Toronto, Ontario--(Newsfile Corp. - February 20, 2025) - Unigold Inc. (TSXV: UGD) (OTC Pink: UGDIF) (FSE: UGB1) ("Unigold" or the "Company") is pleased to announce that it has completed a non-brokered private placement of 3,664,374 units of the Company (each, a "Unit") at a price of $0.08 per Unit for gross proceeds of $293,150 (the "Offering").
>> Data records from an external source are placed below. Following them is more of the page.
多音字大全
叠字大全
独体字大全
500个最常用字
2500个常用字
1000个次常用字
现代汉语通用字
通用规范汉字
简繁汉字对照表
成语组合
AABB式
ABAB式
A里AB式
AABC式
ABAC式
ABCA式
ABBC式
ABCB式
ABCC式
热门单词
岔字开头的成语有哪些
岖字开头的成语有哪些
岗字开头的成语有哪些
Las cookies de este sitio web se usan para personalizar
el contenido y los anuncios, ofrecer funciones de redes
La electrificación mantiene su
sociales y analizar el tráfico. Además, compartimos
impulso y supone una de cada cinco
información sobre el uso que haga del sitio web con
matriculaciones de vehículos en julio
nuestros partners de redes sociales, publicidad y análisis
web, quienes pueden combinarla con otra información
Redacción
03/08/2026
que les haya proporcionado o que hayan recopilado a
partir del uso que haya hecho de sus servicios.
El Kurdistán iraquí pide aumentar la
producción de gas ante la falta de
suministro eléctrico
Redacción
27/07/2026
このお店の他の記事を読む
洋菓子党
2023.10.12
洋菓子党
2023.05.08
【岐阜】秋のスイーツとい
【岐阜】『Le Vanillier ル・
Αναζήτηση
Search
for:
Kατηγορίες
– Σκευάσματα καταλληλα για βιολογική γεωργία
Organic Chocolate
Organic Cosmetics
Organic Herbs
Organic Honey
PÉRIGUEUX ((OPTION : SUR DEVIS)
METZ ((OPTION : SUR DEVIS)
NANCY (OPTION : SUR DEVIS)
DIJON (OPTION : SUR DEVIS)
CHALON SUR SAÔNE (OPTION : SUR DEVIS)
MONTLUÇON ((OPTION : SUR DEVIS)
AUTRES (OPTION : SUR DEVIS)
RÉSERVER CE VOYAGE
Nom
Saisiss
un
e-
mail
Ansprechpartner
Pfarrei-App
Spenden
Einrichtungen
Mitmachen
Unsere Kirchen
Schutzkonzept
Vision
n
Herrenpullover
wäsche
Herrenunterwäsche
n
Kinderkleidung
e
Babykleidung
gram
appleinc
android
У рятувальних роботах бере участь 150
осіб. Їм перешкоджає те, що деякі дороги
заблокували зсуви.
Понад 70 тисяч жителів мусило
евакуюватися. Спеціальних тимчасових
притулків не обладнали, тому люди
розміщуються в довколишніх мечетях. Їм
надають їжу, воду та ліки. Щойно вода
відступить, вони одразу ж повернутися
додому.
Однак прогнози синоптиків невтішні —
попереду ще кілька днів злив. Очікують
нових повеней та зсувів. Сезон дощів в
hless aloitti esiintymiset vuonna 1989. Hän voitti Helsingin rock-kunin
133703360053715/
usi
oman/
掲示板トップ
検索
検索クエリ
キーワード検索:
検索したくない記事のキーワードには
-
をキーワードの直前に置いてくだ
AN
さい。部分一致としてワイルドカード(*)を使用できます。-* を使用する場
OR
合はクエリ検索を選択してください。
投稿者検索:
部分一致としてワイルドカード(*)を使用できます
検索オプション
Each Unit will consist of one common share of the Company (a "Common Share") and one-half of one common share purchase warrant (each whole common share purchase warrant, a "Warrant"). Each Warrant will entitle the holder thereof to purchase one Common Share at an exercise price of $0.12 until four years following the date of issue.

No finders were paid in connection with this closing of the Offering. The proceeds from the Offering will be used to fund the Company's continued permitting and development on its Neita Sur Concession in the Dominican Republic, and for general working capital purposes. All securities issued under the Offering are subject to a four-month hold period. The Offering is subject to final acceptance of the TSX Venture Exchange.

The securities offered have not been registered under the U.S. Securities Act of 1933, as amended, and may not be offered or sold in the United States absent registration or an applicable exemption from the registration requirements.

For further information please visit www.unigoldinc.com or contact:
Mr. Joseph Hamilton
Chairman & CEO
T. (416) 866-8157

Forward-Looking Statements
Where applicable, we claim the protection of the safe harbour for forward-looking statements provided by the (United States) Private Securities Litigation Reform Act of 1995.
Neither TSX Venture Exchange nor its Regulation Services Provider (as that term is defined in the policies of the TSX Venture Exchange) accepts responsibility for the adequacy or accuracy of this release.

To view the source version of this press release, please visit https://www.newsfilecorp.com/release/241592

FAQ

How much did Unigold (UGDIF) raise in its February 2025 private placement?

Unigold raised gross proceeds of $293,150 through a non-brokered private placement.

What is the exercise price and term of UGDIF's new warrants?

The warrants have an exercise price of $0.12 and are valid for four years from the date of issue.

How will Unigold (UGDIF) use the proceeds from the private placement?

The proceeds will be used to fund permitting and development activities at the Neita Sur Concession in the Dominican Republic and for general working capital purposes.

What is the unit price and structure of UGDIF's private placement?

Units were priced at $0.08, with each unit consisting of one common share and one-half of a common share purchase warrant.